# guitar backing tracks?



## bluesmostly (Feb 10, 2006)

I discovered Gutiarbackingtracks.com a while a ago and have downloaded some of the tracks to play along and practice with. It is awesome. 

The choice of material is a bit limited. does anyone know of any other sites where I can get good backing tracks? thanks, D


----------



## GuitarsCanada (Dec 30, 2005)

bluesmostly said:


> I discovered Gutiarbackingtracks.com a while a ago and have downloaded some of the tracks to play along and practice with. It is awesome.
> 
> The choice of material is a bit limited. does anyone know of any other sites where I can get good backing tracks? thanks, D


I dont know of any free ones. But I have gotten a lot of stuff from LickLibrary. They have the single tracks that you can download as well as the Jam with series that has stuff like The Eagles, AC/DC, Gary Moore etc etc. The thing I like about those is that you get both the guitar track and then one without. These are more than just your average backing track.


----------



## Ship of fools (Nov 17, 2007)

here is some.
Freshbt.com - Your Ultimate Source For Guitar Backing Tracks
Gilmourish » Backingtracks
Free Guitar Backing Tracks @ GuitarBackingTrack.com
And I thought that I would throw in a drum machine also.
Monkey Machine - online drum machine
Enjoy.Ship


----------



## bluesmostly (Feb 10, 2006)

thanks alot guys, some good stuff there.


----------



## avalancheMM (Jan 21, 2009)

iTunes carries some backing tracks that are quite good - just preview them first to make sure they are what you are looking for. I have bought the blues tracks and am quite happy with them. Also get the Guitar Center tracks ( guitarcenter.com) from their annual competition, most are Pete Anderson produced and are decent sound quality and good musicianship.

Regards


----------



## improvman (Dec 17, 2010)

I have just posted some new jam tracks to my site. Not sure if you are looking specific tracks of songs without the lead guitar track or just original tracks to jam over. Please check out my site and tell me what you think...GuitarJamTracksHQ.com


----------



## ThePass (Aug 10, 2007)

I have this bookmarked:
http://www.guitarcats.com/content/free-backing-tracks

Try that.


----------



## GuitarsCanada (Dec 30, 2005)

Ship of fools said:


> here is some.
> Freshbt.com - Your Ultimate Source For Guitar Backing Tracks
> Gilmourish » Backingtracks
> Free Guitar Backing Tracks @ GuitarBackingTrack.com
> ...


couple of nice, well done tracks on that Gilmourish site.
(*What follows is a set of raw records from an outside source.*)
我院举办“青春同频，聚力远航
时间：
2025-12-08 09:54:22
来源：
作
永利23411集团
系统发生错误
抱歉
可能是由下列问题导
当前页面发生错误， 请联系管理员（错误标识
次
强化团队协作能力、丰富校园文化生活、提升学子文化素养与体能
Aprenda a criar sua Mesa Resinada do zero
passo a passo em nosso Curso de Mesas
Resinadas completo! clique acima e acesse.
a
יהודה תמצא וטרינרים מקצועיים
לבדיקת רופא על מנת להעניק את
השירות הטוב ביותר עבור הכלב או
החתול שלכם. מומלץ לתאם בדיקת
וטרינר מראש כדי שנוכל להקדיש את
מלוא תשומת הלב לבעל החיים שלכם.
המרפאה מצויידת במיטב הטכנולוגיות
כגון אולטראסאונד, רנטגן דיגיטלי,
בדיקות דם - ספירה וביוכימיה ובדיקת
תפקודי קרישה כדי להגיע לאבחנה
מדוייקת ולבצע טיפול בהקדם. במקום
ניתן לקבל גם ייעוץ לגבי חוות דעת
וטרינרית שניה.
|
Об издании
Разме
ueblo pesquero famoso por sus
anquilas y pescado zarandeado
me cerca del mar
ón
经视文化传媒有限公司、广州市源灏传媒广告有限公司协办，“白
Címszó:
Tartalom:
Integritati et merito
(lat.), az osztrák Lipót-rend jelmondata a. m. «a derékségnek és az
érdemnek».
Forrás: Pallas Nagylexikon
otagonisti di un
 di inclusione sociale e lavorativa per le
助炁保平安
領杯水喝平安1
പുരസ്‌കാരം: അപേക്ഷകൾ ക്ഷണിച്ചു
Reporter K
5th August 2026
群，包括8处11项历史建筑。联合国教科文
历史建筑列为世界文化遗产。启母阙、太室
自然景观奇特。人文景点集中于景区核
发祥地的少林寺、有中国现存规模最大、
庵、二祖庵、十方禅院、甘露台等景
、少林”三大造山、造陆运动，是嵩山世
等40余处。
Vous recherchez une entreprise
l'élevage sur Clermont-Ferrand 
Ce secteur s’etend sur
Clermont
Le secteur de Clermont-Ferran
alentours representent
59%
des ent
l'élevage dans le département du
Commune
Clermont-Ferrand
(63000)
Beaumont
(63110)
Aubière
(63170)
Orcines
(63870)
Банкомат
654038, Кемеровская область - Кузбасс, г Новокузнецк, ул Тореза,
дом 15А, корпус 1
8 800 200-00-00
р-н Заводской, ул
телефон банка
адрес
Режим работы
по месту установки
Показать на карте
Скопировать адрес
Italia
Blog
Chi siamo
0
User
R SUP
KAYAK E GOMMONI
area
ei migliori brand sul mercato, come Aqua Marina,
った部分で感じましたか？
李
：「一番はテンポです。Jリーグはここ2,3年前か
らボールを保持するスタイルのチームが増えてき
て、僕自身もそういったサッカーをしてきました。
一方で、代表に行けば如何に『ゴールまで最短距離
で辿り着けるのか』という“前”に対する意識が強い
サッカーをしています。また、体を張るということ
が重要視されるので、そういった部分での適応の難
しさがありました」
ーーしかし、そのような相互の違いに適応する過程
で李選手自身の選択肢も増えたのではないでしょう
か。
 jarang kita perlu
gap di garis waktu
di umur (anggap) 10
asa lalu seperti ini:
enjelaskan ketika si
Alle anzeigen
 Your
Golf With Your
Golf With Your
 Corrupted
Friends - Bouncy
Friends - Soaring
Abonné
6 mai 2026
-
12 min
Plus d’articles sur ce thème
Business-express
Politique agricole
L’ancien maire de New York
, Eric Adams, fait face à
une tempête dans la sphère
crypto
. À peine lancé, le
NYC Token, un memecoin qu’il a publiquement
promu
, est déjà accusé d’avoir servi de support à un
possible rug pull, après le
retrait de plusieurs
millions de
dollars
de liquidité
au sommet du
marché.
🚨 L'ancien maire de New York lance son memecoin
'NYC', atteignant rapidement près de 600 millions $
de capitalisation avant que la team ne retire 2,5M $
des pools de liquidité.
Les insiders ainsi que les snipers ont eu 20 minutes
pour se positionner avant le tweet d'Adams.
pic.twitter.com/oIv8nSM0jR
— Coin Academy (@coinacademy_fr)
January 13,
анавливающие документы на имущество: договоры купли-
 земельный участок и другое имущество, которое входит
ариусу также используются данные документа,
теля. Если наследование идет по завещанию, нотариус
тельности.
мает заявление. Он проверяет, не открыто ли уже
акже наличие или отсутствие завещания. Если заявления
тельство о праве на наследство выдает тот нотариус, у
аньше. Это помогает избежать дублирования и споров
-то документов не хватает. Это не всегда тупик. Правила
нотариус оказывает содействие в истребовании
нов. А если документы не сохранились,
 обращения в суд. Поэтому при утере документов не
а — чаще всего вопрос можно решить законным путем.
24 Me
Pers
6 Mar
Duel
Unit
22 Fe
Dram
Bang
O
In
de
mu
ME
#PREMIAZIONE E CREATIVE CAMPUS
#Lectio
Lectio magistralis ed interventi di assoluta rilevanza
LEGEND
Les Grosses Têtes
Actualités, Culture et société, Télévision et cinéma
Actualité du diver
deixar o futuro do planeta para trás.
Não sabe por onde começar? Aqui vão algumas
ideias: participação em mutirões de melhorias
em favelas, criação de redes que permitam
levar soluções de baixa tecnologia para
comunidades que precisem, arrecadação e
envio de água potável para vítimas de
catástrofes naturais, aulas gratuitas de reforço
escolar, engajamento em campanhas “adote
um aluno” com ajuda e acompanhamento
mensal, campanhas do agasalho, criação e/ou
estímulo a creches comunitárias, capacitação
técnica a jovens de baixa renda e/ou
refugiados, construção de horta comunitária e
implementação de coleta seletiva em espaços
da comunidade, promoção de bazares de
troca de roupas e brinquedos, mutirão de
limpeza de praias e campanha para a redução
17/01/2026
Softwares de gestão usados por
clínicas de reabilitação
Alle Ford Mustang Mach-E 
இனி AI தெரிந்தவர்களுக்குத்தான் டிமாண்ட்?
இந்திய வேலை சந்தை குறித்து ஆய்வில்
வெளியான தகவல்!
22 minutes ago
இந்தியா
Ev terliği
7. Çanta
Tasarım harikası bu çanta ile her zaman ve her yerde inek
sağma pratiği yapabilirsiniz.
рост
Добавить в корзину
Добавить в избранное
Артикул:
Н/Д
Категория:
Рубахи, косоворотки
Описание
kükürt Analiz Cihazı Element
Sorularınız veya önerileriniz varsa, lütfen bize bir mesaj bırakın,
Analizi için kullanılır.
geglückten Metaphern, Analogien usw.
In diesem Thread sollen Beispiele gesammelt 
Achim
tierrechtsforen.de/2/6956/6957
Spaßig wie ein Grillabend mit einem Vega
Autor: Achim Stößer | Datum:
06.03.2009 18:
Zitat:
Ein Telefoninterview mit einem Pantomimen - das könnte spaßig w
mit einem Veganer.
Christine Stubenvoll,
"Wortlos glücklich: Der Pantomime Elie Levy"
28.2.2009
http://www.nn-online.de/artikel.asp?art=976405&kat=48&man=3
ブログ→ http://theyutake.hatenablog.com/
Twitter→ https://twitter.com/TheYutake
I grabbed a few.


----------



## cheezyridr (Jun 8, 2009)

all your backing trax are belong to us. here is pretty much all the backing tracks you can get for free:

Forums - Post Poetry & Art


----------



## cheezyridr (Jun 8, 2009)

for some reason it wouldn't let me edit my last post. i just wanted to add that this guy has some really good ones, and there is a bunch of other really cool stuff on his site: Blues Backing Tracks


----------



## BIGDC (Aug 16, 2011)

All blues based but varying styles from rock to Chicago to jazz to 2nd lineGuitar Center - Guitar Center's King of the Blues 2010


----------